Seguendo la via dei convegni

La ricerca è verso docenti, magistrati, esperti di primo piano che possano ricoprire senza sorprese le caselle più importanti. Il recluting che avviene attraverso le iniziative rpolitiche promette grandi suggestioni. In un appuntamento riflessivo sull’economia tenutosi qualche giorno fa alla Camera dei deputati, ha partecipatato l’economista Mariana Mazzucato, del University College of London (“neokeynesiana stimata anche da D’Alema”, scrive il giornale torinese). Il suo è un nome di quelli che “aggiungono stelle” al Movimento.

Giovanni Dosi (Sant’Anna di Pisa), Pasquale Tridico (Roma Tre) e Corrado Spinella, fisico del Cnr”, sono gli altri nomi intervenuti al convegno. Un altro che si accreddita con facilità è quello di Paolo De Ioanna, consigliere di Stato e già capo di gabinetto con Ciampi e Padoa-Schioppa. Vito Cozzoli, capo di gabinetto con Federica Guidi, ha invece invitato Luigi Di Maio alla presentazione del suo libro appena uscito, presso il Centro studi americani.

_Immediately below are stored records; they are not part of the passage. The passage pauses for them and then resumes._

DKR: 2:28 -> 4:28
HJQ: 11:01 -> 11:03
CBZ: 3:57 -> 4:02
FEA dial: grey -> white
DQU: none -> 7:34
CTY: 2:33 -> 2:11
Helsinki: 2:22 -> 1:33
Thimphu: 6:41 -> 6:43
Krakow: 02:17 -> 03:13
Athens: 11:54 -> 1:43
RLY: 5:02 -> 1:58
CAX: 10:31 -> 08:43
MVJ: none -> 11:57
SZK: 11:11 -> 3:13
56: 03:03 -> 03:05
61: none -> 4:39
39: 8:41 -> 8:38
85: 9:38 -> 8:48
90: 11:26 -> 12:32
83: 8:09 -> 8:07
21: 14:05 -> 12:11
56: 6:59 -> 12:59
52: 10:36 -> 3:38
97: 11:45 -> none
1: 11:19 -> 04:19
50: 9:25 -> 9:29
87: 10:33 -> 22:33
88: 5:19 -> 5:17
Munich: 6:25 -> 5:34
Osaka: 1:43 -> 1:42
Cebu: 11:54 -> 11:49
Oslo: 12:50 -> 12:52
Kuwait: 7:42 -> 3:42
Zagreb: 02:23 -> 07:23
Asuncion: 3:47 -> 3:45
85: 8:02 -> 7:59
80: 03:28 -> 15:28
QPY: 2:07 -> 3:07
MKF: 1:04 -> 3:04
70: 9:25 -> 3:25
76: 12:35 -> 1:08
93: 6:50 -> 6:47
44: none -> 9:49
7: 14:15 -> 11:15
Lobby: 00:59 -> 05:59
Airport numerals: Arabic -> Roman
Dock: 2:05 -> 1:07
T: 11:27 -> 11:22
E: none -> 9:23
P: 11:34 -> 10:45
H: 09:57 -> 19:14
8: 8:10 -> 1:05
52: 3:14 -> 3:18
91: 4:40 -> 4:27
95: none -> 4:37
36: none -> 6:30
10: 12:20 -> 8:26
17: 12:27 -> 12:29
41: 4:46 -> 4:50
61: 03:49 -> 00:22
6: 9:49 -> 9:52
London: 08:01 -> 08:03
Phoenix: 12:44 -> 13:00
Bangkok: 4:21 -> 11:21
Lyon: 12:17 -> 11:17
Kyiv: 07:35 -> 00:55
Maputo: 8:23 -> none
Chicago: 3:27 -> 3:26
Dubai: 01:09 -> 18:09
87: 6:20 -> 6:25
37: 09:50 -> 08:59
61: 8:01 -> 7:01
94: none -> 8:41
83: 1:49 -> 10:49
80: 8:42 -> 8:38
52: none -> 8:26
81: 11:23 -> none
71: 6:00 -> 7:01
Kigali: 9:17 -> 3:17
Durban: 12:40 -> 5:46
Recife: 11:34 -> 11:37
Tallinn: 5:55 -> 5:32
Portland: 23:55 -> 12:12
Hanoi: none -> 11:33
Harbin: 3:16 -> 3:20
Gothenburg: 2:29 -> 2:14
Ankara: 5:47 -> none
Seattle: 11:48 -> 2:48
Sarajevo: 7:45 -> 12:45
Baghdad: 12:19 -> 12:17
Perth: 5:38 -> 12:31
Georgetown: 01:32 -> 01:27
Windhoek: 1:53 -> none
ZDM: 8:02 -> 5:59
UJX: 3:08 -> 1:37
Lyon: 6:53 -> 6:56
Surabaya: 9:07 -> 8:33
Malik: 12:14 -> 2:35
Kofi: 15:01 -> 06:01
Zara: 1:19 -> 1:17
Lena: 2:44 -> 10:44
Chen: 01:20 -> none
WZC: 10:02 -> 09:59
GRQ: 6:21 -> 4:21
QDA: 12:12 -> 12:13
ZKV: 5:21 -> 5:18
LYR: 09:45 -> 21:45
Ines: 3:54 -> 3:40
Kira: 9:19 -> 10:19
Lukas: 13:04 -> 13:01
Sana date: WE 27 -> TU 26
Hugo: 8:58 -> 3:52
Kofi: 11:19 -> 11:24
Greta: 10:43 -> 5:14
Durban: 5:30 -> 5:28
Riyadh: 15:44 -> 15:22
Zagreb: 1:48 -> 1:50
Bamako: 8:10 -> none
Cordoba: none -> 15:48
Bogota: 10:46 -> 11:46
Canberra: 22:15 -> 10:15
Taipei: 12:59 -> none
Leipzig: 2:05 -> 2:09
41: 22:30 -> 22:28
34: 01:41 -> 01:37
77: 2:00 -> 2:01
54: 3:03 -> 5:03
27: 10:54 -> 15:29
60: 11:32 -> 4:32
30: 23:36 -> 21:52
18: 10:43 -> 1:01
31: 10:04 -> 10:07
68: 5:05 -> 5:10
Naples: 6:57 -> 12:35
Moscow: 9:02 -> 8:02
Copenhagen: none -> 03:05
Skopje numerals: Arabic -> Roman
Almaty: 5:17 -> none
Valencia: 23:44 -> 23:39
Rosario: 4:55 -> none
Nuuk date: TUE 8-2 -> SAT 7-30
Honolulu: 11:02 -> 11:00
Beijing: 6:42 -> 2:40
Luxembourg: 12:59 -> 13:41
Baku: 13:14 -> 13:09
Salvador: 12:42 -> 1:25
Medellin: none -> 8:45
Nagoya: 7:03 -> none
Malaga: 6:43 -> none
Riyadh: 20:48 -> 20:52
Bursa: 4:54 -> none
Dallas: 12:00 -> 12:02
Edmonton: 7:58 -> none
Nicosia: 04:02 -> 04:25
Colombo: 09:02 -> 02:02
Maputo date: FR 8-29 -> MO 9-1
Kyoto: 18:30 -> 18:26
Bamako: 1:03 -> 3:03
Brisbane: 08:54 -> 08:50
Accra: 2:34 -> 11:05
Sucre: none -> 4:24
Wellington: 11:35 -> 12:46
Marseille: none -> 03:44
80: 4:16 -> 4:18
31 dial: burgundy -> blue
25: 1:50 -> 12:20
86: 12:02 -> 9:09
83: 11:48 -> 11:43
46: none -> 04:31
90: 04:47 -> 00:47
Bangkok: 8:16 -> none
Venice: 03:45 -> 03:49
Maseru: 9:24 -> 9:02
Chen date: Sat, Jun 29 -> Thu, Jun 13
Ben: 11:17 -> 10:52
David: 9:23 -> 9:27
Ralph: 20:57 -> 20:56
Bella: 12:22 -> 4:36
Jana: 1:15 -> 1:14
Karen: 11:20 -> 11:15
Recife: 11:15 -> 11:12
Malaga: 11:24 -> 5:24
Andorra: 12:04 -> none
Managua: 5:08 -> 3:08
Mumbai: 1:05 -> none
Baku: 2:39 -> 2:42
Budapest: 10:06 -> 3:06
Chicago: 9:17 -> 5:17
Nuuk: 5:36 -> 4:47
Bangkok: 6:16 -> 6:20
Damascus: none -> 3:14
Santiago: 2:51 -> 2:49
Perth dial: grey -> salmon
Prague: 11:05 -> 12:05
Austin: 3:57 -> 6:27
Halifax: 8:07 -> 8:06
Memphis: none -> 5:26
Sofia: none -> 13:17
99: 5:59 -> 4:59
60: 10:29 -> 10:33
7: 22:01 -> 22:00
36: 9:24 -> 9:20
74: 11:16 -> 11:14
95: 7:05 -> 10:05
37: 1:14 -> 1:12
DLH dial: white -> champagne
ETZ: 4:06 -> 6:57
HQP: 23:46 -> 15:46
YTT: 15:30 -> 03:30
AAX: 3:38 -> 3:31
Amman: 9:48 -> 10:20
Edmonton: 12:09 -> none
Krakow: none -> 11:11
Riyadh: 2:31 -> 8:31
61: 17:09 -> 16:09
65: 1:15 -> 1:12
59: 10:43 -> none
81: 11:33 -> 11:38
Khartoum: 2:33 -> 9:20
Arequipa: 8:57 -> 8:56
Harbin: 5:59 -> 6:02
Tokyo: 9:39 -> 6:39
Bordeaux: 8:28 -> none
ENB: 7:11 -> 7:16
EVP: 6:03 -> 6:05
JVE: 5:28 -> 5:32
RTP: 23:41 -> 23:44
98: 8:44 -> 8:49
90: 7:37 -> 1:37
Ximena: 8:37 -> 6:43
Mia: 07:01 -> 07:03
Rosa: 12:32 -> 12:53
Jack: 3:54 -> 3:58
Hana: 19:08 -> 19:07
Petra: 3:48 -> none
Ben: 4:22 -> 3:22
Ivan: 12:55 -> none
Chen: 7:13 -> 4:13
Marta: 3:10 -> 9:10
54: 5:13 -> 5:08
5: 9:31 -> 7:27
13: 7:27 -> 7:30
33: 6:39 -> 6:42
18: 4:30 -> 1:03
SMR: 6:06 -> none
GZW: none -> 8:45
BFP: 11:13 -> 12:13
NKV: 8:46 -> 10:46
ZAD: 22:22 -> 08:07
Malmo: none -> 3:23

I magistrati simbolo di legalità

Ma i nomi più gettonati restano quelli legati alla magistratura. A partire da Giuseppe Turani, giornalista economico collaboratore di Tiscali, che vede in Piercamillo Davigo addirittura il candidato premier al posto di Di Maio, sono tanti gli analisti che associano questo o quel magistrato ai pentastellati. Forse per quell’aura di garanti della legalità che, per professione o per indole, si portano dietro. Archiviata per mancanza di riscontri l’ipotesi appena citata, è vero che Davigo secondo altri analisti potrebbe assumere cariche di altro genere. ll fondatore della corrente togata Autonomia e Indipendenza ha partecipato qualche giorno fa al convegno di Ivrea, al quale avevano dato forfait il titolare dell’Anticorruzione, Cantone, e il procuratore di Milano, Greco. Nessun pregiudizio però assicura La Stampa: Cantone sarà protagonista del prossimo convegno del M5S, assieme a Davigo e a due magistrati antimafia siciliani: Nino Di Matteo e Gioacchino Natoli (già pm del processo Andreotti, ora impiegato al ministero della Giustizia). Martedì alla Camera è atteso anche il presidente emerito della Consulta, Ugo De Siervo, verrà corteggiato anche lui per un incarico di governo?

I sogni proibiti dei 5 Stelle

Infine ci sono quelli che vengono definiti i “sogni proibiti”. Da Tito Boeri, l’enfant prodige bocconiano messo alla presidenza dell’Inps da Renzi ma col quale le idee spesso non sono convergenti. Tomaso Montanari, storico dell’arte e pupillo di Salvatore Settis, neo presidente dell’associazione Liibertà e Giustizia e persona di rilievo della gestione pubblica dei beni culturali. Infine il Davigo di cui sopra, Onida e Zagrebelsky. Il quale non ha mancato di dare il suo consiglio ai neogovernativi 5Stelle: “Darsi da fare per un compromesso ‘non inciucista’: punti programmatici chiari, concreti, pochi. Ne bastano cinque o sei per riempire, oltre alla routine, un’intera legislatura. Su questi si lavori per creare convergenze politiche e potenziali maggioranze prima del voto affinché i cittadini di cui si chiedono i voti sappiano per che cosa votano”.